--- TRECHO FORNECIDO ---
Na entrevista, Morales avaliou seus 18 meses de governo
com uma mistura de otimismo
e preocupação. Os governadores da parte leste do país, mais
próspera, se opõem ao seu projeto-símbolo: a declaração de
um Estado plurinacional, com
autonomia para os povos indígenas, como parte da nova
Constituição, em elaboração
pela Assembléia Constituinte
-que acaba de adiar outra vez a
entrega do projeto de Carta.
Alguns governadores apelaram às Forças Armadas e à resistência civil em defesa de outro modelo de autonomia, a provincial. Morales garante
que as duas são compatíveis.
Ele reconheceu que o país sofrerá escassez interna de gás
natural e precisará importá-lo
da Venezuela. Terminou com a
garantia de que um dia a Bolívia
se igualará à Suíça. Abaixo, trechos da entrevista.
PERGUNTA - O presidente Lula criticou sua agressividade verbal em relação à Petrobras e ao comércio de
gás natural com seu país. As relações são tensas?
EVO MORALES - Não, sempre nos
comunicamos. Bem... talvez
Lula esteja chateado, mas não
fui agressivo com ele, nem com
a Petrobras e ainda menos com
o Brasil. Se tivéssemos sido
agressivos, isso significaria bloquear a saída de gás natural para o Brasil, e isso é algo que
nunca faremos. Garantimos
gás ao Brasil e cumpriremos os
novos contratos.

--- INSTRUÇÕES DO EXERCÍCIO ---
a. Segundo o trecho da entrevista, por que Morales nega ter sido agressivo com o Brasil? Responda em até três frases.
b. Responda com base no trecho da entrevista:
(i) Quantos meses de governo Morales avaliou na entrevista?
(ii) De que país a Bolívia precisará importar gás natural?
(iii) A que país Morales garante que a Bolívia um dia se igualará?

--- DADOS ---
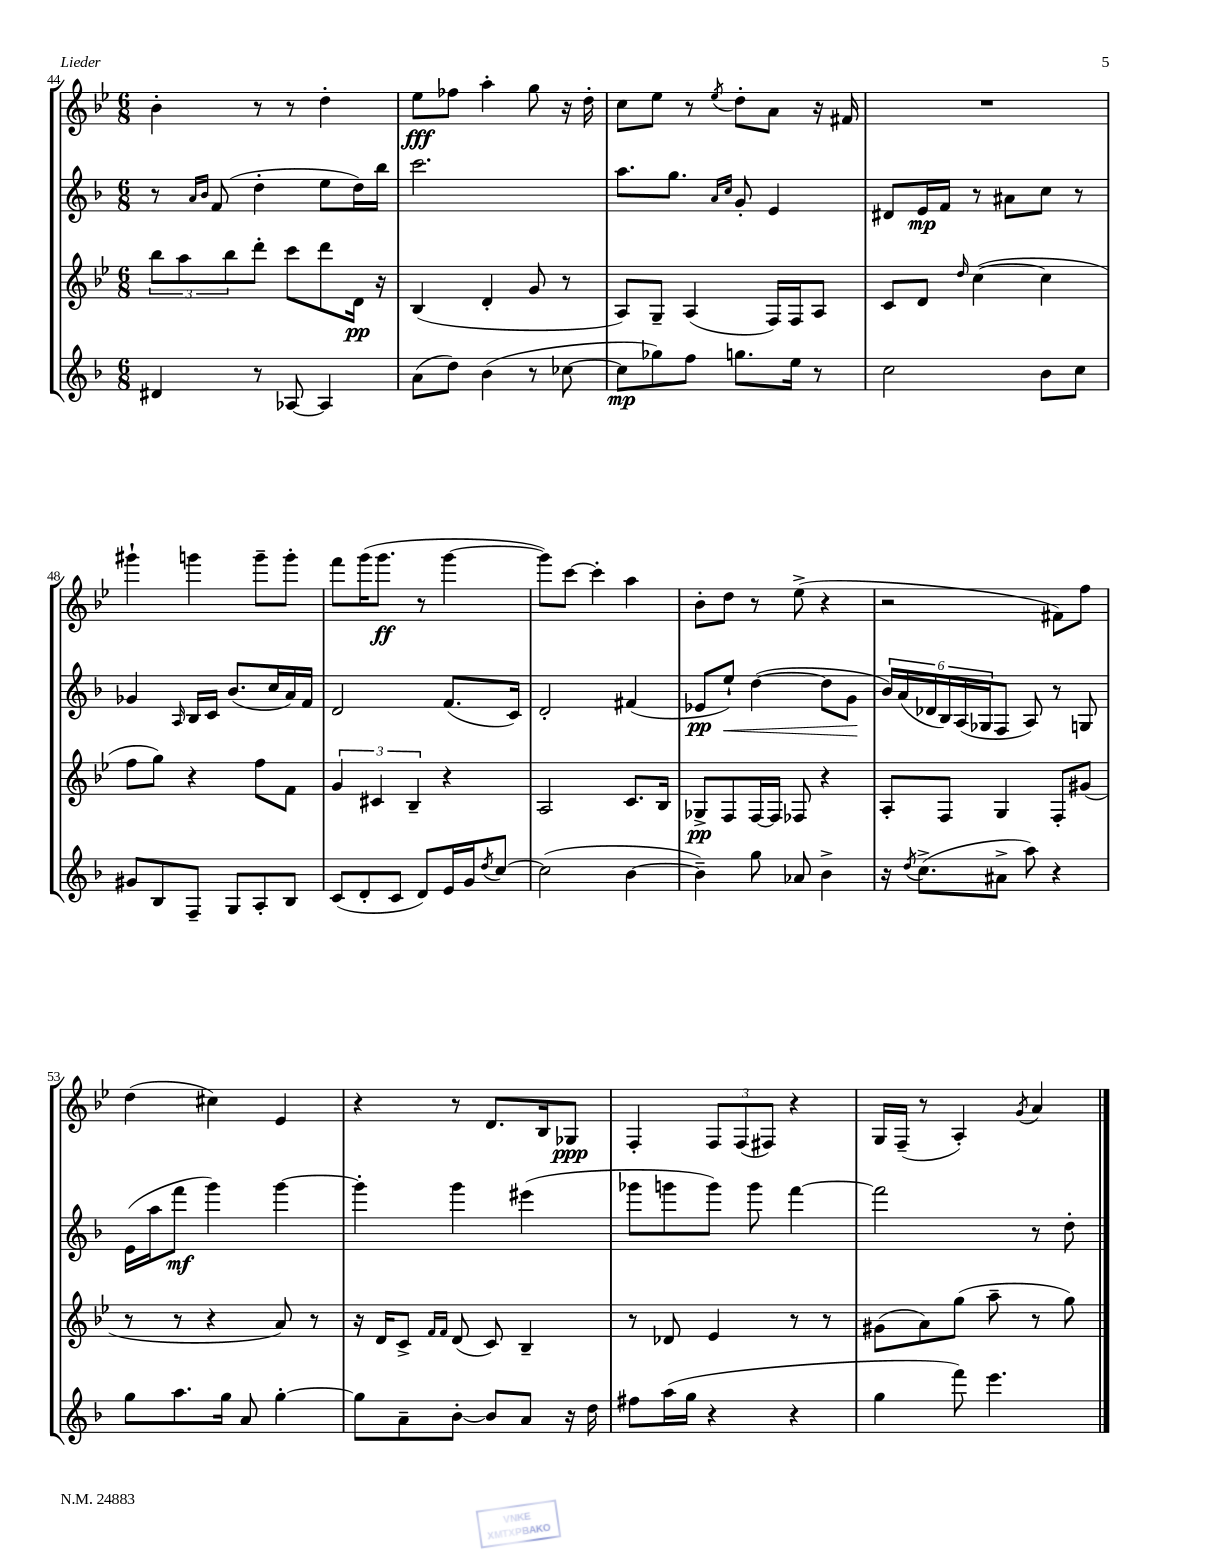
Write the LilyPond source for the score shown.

<<
\new StaffGroup <<
\new Staff = "s0" {
    \clef treble \key bes \major \numericTimeSignature \time 6/8
    bes'4-. r8 r8 d''4-. |
    ees''8\fff fes''8 a''4-. g''8 r16 d''16-. |
    c''8 ees''8 r8 \acciaccatura { ees''8 } d''8-. a'8 r16 fis'16 |
    R2. |
    gis'''4-! g'''4 g'''8-- g'''8-. |
    f'''8 g'''16( g'''8.\ff r8 g'''4~ |
    g'''8) c'''8~ c'''4-. a''4 |
    bes'8-. d''8 r8 ees''8->( r4 |
    r2 fis'8) f''8 |
    d''4( cis''4) ees'4 |
    r4 r8 d'8. bes16 ges8\ppp |
    f4-. \tuplet 3/2 { f8 f8( fis8) } r4 |
    g16 f16--( r8 a4-.) \acciaccatura { g'8 } a'4 \bar "|." |
}
\new Staff = "s1" {
    \clef treble \key f \major \numericTimeSignature \time 6/8
    r8 \grace { a'16 bes'16 } f'8( d''4-. e''8 d''16) bes''16 |
    c'''2. |
    a''8. g''8. \grace { a'16 c''16 } g'8-. e'4 |
    dis'8 e'16\mp f'16 r8 ais'8 c''8 r8 |
    ges'4 \grace { a16 } bes16 c'16 bes'8.( c''16 a'16) f'16 |
    d'2 f'8.( c'16) |
    d'2-. fis'4( |
    ees'8\pp e''8-!\<) d''4~( d''8 g'8\! |
    \tuplet 6/4 { bes'16) a'16( des'16 bes16) a16( ges16 } f8 a8) r8 g8 |
    e'16( a''16 f'''8\mf g'''4) g'''4~ |
    g'''4-. g'''4 eis'''4( |
    ges'''8 g'''8 g'''8) g'''8 f'''4~ |
    f'''2 r8 d''8-. \bar "|." |
}
\new Staff = "s2" {
    \clef treble \key bes \major \numericTimeSignature \time 6/8
    \tuplet 3/2 { bes''8 a''8 bes''8 } d'''8-. c'''8 d'''8 d'16\pp r16 |
    bes4( d'4-. g'8 r8 |
    a8) g8-- a4( f16) f16 a8 |
    c'8 d'8 \grace { d''16 } c''4~( c''4 |
    f''8 g''8) r4 f''8 f'8 |
    \tuplet 3/2 { g'4 cis'4 bes4-- } r4 |
    a2 c'8. bes16 |
    ges8->\pp f8 f16~ f16 fes8 r4 |
    a8-. f8 g4 f8-. gis'8( |
    r8 r8 r4 a'8) r8 |
    r16 d'16 c'8-> \grace { f'16 f'16 } d'8( c'8) bes4-- |
    r8 des'8 ees'4 r8 r8 |
    gis'8( a'8) g''8( a''8-- r8 g''8) \bar "|." |
}
\new Staff = "s3" {
    \clef treble \key f \major \numericTimeSignature \time 6/8
    dis'4 r8 aes8~ aes4 |
    a'8( d''8) bes'4( r8 ces''8~ |
    ces''8\mp ges''8) f''8 g''8. e''16 r8 |
    c''2 bes'8 c''8 |
    gis'8 bes8 f8-- g8 a8-. bes8 |
    c'8( d'8-. c'8 d'8) e'16 g'16 \acciaccatura { d''8 } c''8~ |
    c''2( bes'4~ |
    bes'4--) g''8 aes'8 bes'4-> |
    r16 \acciaccatura { d''8 } c''8.->( ais'8-> a''8) r4 |
    g''8 a''8. g''16 a'8 g''4~-. |
    g''8 a'8-- bes'8~-. bes'8 a'8 r16 d''16 |
    fis''8 a''16( g''16 r4 r4 |
    g''4 f'''8) e'''4. \bar "|." |
}
>>
>>
\layout { \context { \Score currentBarNumber = #44 } }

--- SOLUÇÕES COMENTADAS ---
a. Para Morales, ser agressivo significaria bloquear a saída de gás natural para o Brasil, algo que a Bolívia nunca fará. Ele afirma ainda que o gás ao Brasil está garantido e que os novos contratos serão cumpridos.

b.
(i) 18 meses.
(ii) Da Venezuela.
(iii) À Suíça.